#### 掲載本文 ####

講師の鎌田ゆかり先生は、徳島市にある産婦人科、蕙愛レディースクリニックで事務長として事務、経理、庶務を担当しながら、不妊カウンセラーとしてメンタル面からも患者さんをサポートしています。

この講習会では、不妊治療の基本的なこと・相談・対応の心構え・クレーム対応、また、最先端の不妊治療についてもお話いただきました。
そして、我々人と接する職種には必要な、心構えや注意点、タブーなどロールプレイングを交えて分かりやすく説明していただきました。
   
午前中(10:00~12:00)は、当会員の仁木小弥香先生による西洋医学の不妊治療の実際と、その用語解説から始まりました。
現在、カップルの10組に1組は不妊症とされ、妊娠を考える年齢も上昇傾向にあります。
また、不妊の原因割合男女比はほぼ50%ずつと言われています。
その原因には、精子に対しての抗体反応や、精神薬使用によるプロラクチンの血中濃度上昇など、予期しないものや他の疾患に関連したもので不妊になり得るケースがあります。

不妊治療の方法としては、①タイミング法(排卵日を予測して性交を持つ)、②人工授精(排卵日に合わせて精子を選別、子宮に注入する)、③生殖補助医療(体外受精ー胚移植、凍結胚ー胚移植、顕微授精ー胚移植)の大きく分けて3段階があります。
夫婦やパートナーの身体の状態に合った方法で行えるので、前述したとおり近年では高齢出産をされる方も増えているようです。


午後(13:00~15:30)からは、「不妊カウンセラーの現場から」と題して講師の鎌田先生からその取り組みを拝聴しました。

#### 元データ ####

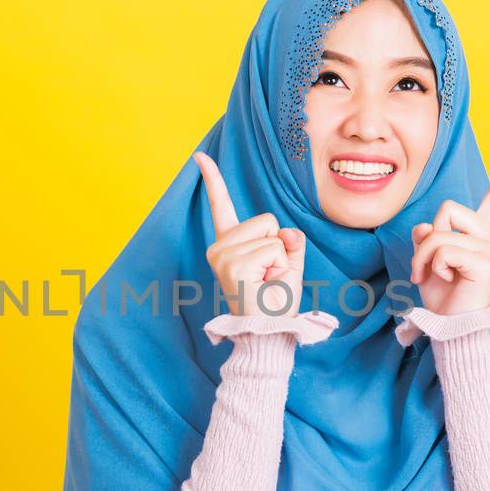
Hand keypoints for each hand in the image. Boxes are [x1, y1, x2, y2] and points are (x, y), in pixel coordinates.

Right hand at [194, 151, 304, 316]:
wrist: (269, 333)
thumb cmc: (276, 303)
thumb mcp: (289, 265)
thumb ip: (289, 242)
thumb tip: (287, 233)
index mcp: (228, 246)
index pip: (221, 207)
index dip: (212, 179)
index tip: (200, 156)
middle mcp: (218, 248)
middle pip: (266, 220)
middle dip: (279, 246)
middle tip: (269, 277)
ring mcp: (222, 256)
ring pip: (271, 233)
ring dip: (280, 259)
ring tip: (267, 282)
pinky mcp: (232, 264)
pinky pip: (273, 248)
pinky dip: (279, 266)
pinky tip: (265, 284)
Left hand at [409, 150, 489, 315]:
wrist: (449, 326)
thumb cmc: (442, 295)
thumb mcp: (427, 260)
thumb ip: (428, 237)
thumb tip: (425, 227)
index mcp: (481, 234)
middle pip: (448, 208)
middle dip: (427, 238)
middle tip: (426, 266)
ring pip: (440, 232)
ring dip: (424, 256)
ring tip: (432, 275)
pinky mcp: (485, 262)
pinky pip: (443, 249)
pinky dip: (432, 266)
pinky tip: (447, 280)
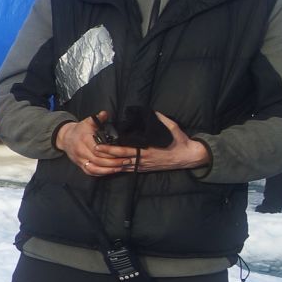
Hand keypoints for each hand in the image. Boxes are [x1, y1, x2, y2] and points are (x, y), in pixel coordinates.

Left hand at [91, 111, 209, 173]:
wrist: (189, 157)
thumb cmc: (179, 141)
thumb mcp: (170, 126)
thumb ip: (158, 119)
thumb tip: (148, 111)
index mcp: (147, 149)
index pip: (125, 150)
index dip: (111, 148)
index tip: (100, 144)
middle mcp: (143, 159)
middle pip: (120, 159)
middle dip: (106, 155)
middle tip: (93, 150)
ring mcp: (143, 166)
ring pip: (122, 166)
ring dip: (109, 163)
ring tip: (96, 158)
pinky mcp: (144, 169)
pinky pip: (128, 170)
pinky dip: (117, 168)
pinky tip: (108, 166)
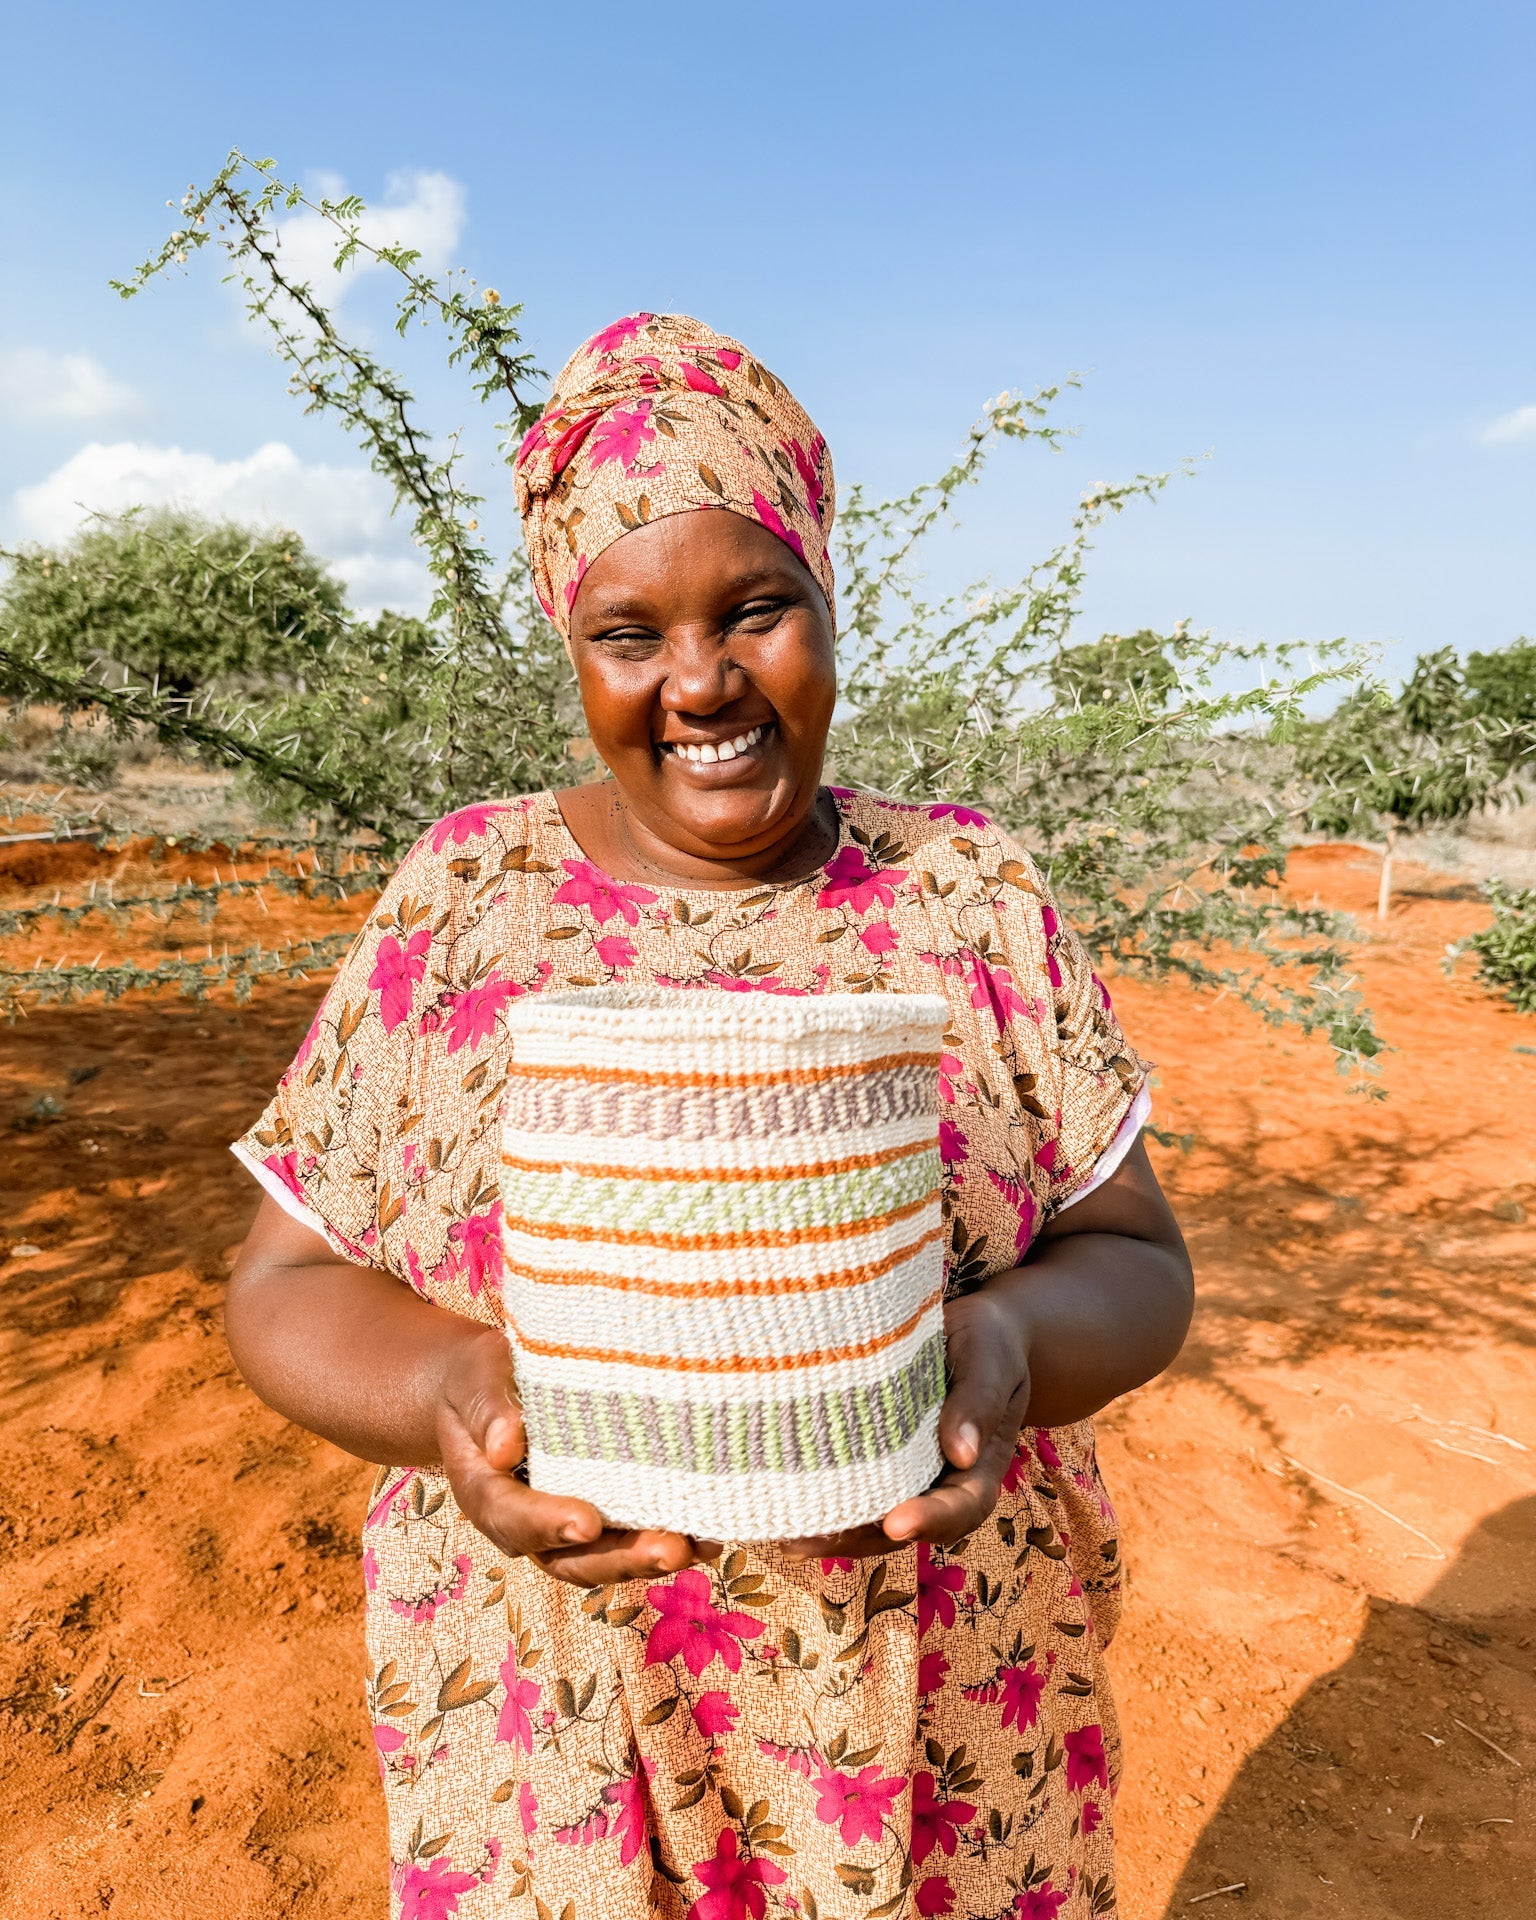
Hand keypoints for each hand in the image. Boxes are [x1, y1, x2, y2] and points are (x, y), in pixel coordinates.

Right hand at [435, 1329, 696, 1585]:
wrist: (483, 1387)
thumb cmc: (480, 1379)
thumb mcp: (477, 1377)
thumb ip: (489, 1409)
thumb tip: (505, 1446)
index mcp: (486, 1492)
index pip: (513, 1517)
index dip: (549, 1524)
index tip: (586, 1522)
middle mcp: (525, 1523)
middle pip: (569, 1559)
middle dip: (622, 1558)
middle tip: (670, 1550)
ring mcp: (561, 1525)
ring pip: (604, 1558)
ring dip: (652, 1558)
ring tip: (700, 1546)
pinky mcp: (596, 1514)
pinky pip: (626, 1538)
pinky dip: (665, 1540)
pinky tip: (707, 1535)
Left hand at [779, 1285, 1030, 1563]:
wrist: (973, 1333)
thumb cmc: (989, 1346)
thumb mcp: (991, 1363)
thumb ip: (979, 1402)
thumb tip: (962, 1452)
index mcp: (977, 1471)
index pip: (960, 1508)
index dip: (929, 1520)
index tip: (897, 1523)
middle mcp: (938, 1484)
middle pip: (902, 1528)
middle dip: (856, 1538)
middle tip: (809, 1539)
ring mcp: (904, 1475)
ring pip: (869, 1516)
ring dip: (829, 1528)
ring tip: (783, 1531)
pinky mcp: (874, 1457)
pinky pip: (851, 1485)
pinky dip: (820, 1496)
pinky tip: (780, 1498)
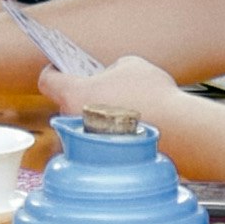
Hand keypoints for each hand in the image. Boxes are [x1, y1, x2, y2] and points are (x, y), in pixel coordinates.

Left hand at [37, 52, 185, 132]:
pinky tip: (126, 124)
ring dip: (94, 115)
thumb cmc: (152, 94)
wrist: (177, 131)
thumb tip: (107, 79)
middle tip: (98, 85)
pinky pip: (97, 140)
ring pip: (82, 123)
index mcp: (74, 94)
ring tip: (117, 105)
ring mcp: (84, 142)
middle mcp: (72, 120)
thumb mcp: (130, 65)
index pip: (47, 80)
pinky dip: (107, 133)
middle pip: (66, 102)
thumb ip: (110, 69)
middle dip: (81, 93)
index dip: (53, 71)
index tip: (59, 67)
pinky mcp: (100, 158)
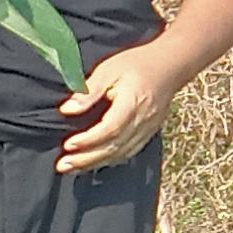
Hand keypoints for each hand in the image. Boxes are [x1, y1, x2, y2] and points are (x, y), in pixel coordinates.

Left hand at [55, 44, 180, 173]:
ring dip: (95, 163)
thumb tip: (67, 109)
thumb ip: (89, 91)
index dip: (89, 140)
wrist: (170, 66)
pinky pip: (128, 152)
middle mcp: (142, 120)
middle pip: (114, 146)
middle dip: (87, 159)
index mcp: (132, 103)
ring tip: (71, 168)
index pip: (110, 129)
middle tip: (63, 166)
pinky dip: (109, 160)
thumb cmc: (136, 64)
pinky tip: (93, 163)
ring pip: (121, 153)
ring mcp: (148, 129)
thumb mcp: (109, 69)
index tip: (68, 145)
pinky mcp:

####

● **課題文**:
講習会の報告文の「現在、カップルの10組に1組」から「きく分けて3段階があります。」までを、一字一句違えずに書き写してください。 講習会の報告文のみに基づいて解答してください。

● **解答**:
現在、カップルの10組に1組は不妊症とされ、妊娠を考える年齢も上昇傾向にあります。
また、不妊の原因割合男女比はほぼ50%ずつと言われています。
その原因には、精子に対しての抗体反応や、精神薬使用によるプロラクチンの血中濃度上昇など、予期しないものや他の疾患に関連したもので不妊になり得るケースがあります。

不妊治療の方法としては、①タイミング法(排卵日を予測して性交を持つ)、②人工授精(排卵日に合わせて精子を選別、子宮に注入する)、③生殖補助医療(体外受精ー胚移植、凍結胚ー胚移植、顕微授精ー胚移植)の大きく分けて3段階があります。